Sumbarkita — Ketua Komisi IV DPRD Padang Pariaman, Afredison, mengklarifikasi pemberitaan kunjungan kerja (kunker) sejumlah anggota DPRD kabupaten itu ke Sleman, Daerah Istimewa Yogyakarta, pada Selasa (2/12/2025).
Ia menegaskan bahwa informasi yang menyebut anggota DPRD berangkat ke Sleman saat daerah dalam kondisi darurat bencana dan tidak merasakan duka rakyat, tidak benar dan perlu diluruskan.
Afredison menyampaikan bahwa sejak lima hari terakhir sebelum keberangkatan, semua anggota DPRD, termasuk anggota Komisi IV, telah terjun langsung ke lapangan membantu masyarakat terdampak banjir dan longsor di berbagai wilayah Padang Pariaman.
“Para anggota dewan ikut mendampingi proses evakuasi, distribusi bantuan, hingga meninjau kerusakan di nagari-nagari bersama pemerintah daerah dan unsur penanggulangan bencana,” ujarnya.
Menurut Afredison, setiap hari anggota DPRD berada di lapangan saat situasi krisis dalam bencana alam.
Setelah fase tanggap darurat selesai, katanya, kini masuk masa pemulihan, yang lebih banyak melibatkan alat berat dan tim teknis.
“Pada tahap pemulihan ini fungsi DPRD lebih mengarah pada pengawasan dan koordinasi, bukan pekerjaan teknis di lapangan sehingga tidak semua anggota bisa terlibat penuh setiap saat,” tuturnya.
Afredison menekankan bahwa agenda kunker tersebut sudah direncanakan jauh hari sebelumnya dan telah disahkan dalam Badan Musyawarah (Bamus) satu bulan sebelum bencana melanda Padang Pariaman.
“Jadwal itu sudah masuk perencanaan resmi.
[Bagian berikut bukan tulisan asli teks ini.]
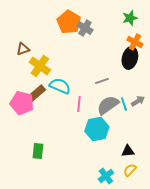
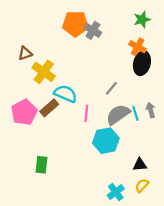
orange pentagon: (69, 22) -> (75, 24), turned -30
orange cross: (135, 42) -> (138, 47), moved
gray line: (102, 81) -> (111, 88), turned -32
brown rectangle: (37, 93) -> (49, 108), moved
gray arrow: (138, 101) -> (151, 110), turned -72
pink pentagon: (22, 103) -> (24, 112), turned 30

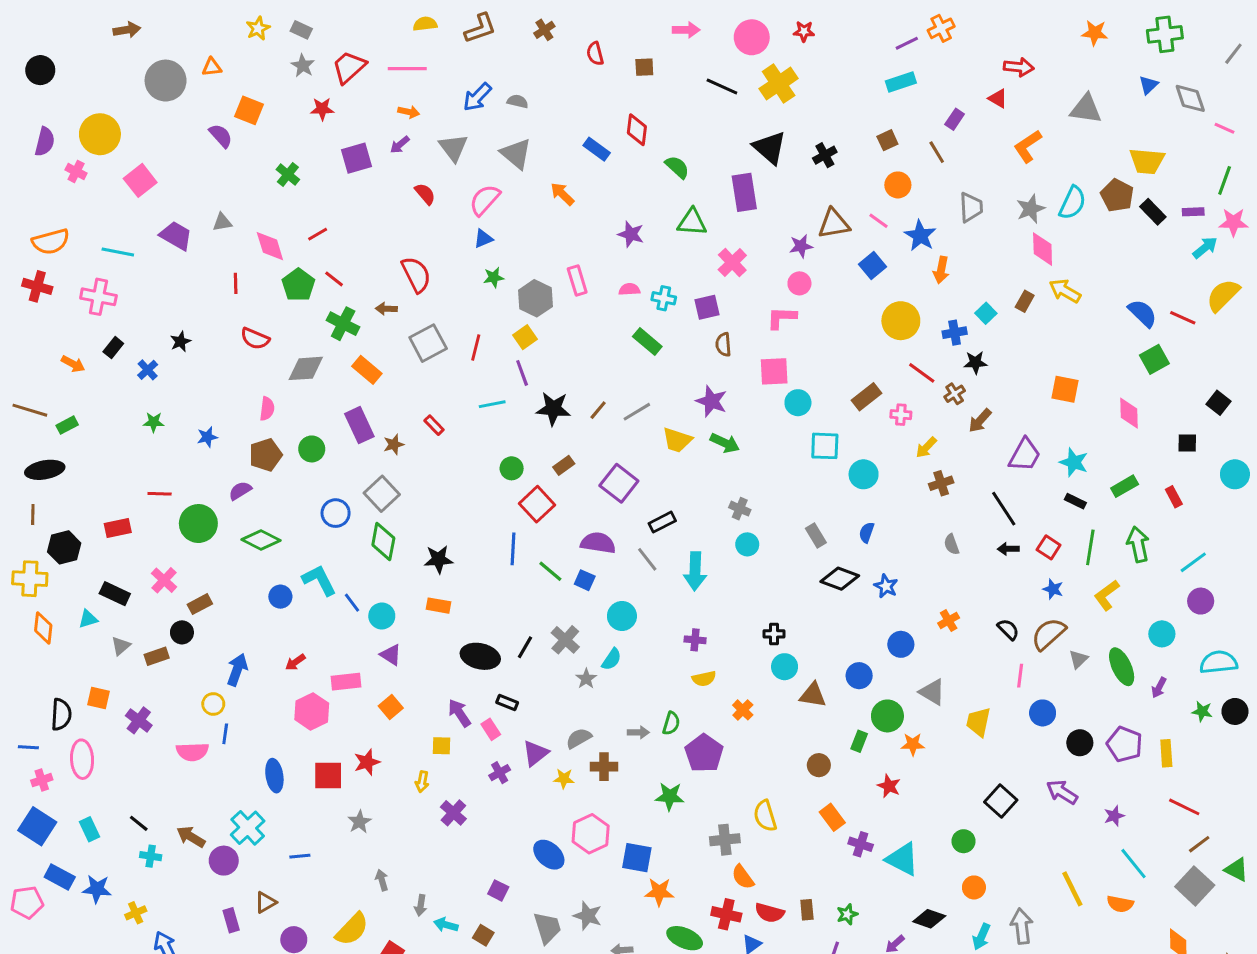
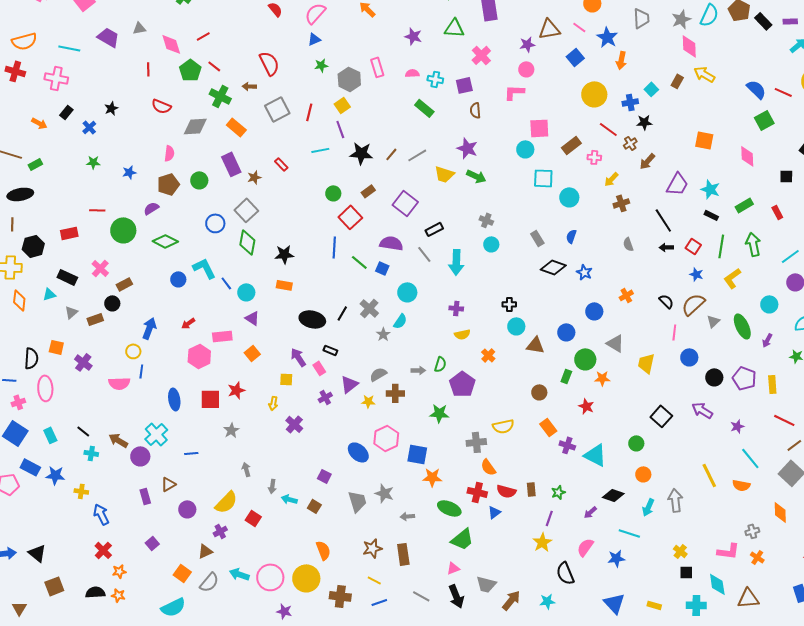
pink square: (774, 371) -> (539, 128), moved
yellow semicircle: (765, 816) -> (503, 426), turned -85
yellow cross: (136, 913) -> (81, 491), turned 32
Sudah dibahas dan telah ada surat menyurat antara DPRD dengan Pemkab Sleman sejak lama. Tidak mungkin serta-merta dibatalkan karena menyangkut agenda dua daerah,” ucapnya.
Ia mengatakan bahwa kunker itu berlangsung hanya beberapa hari dan rombongan sudah dijadwalkan kembali dalam waktu dekat.
Afredison juga meluruskan informasi bahwa semua anggota DPRD ikut berangkat. Ia menyebut bahwa yang berangkat hanyalah sebagian anggota Komisi IV dan beberapa dari Komisi I, sesuai dengan agenda bidang masing-masing.
“Anggota lainnya tetap berada di Padang Pariaman untuk memantau penanganan bencana. Tidak benar semua berangkat. Banyak anggota yang tetap stand by,” ucapnya.
Afredison juga membantah anggapan bahwa DPRD meninggalkan daerah di tengah bencana. Ia menyampaikan bahwa sejak awal bencana pihaknya telah melakukan sejumlah langkah kelembagaan, di antaranya mengawal penanganan darurat, memastikan bantuan tersalurkan dengan baik, berkoordinasi dengan pemerintah daerah terkait kebutuhan masyarakat, mengawal distribusi alat berat dan mengumpulkan data kerusakan untuk pemulihan anggaran
“DPRD tidak pernah meninggalkan masyarakat. Justru banyak rekomendasi dan langkah yang sedang kami rumuskan untuk percepatan pemulihan,” tuturnya.
Dengan klarifikasi itu, Afredison berharap publik mendapatkan informasi yang tepat dan tidak terpengaruh kabar yang belum terverifikasi.
“Kami memahami situasi sedang sensitif. Karena itu, penting bagi kami menyampaikan fakta yang sebenarnya agar masyarakat tidak salah paham,” katanya.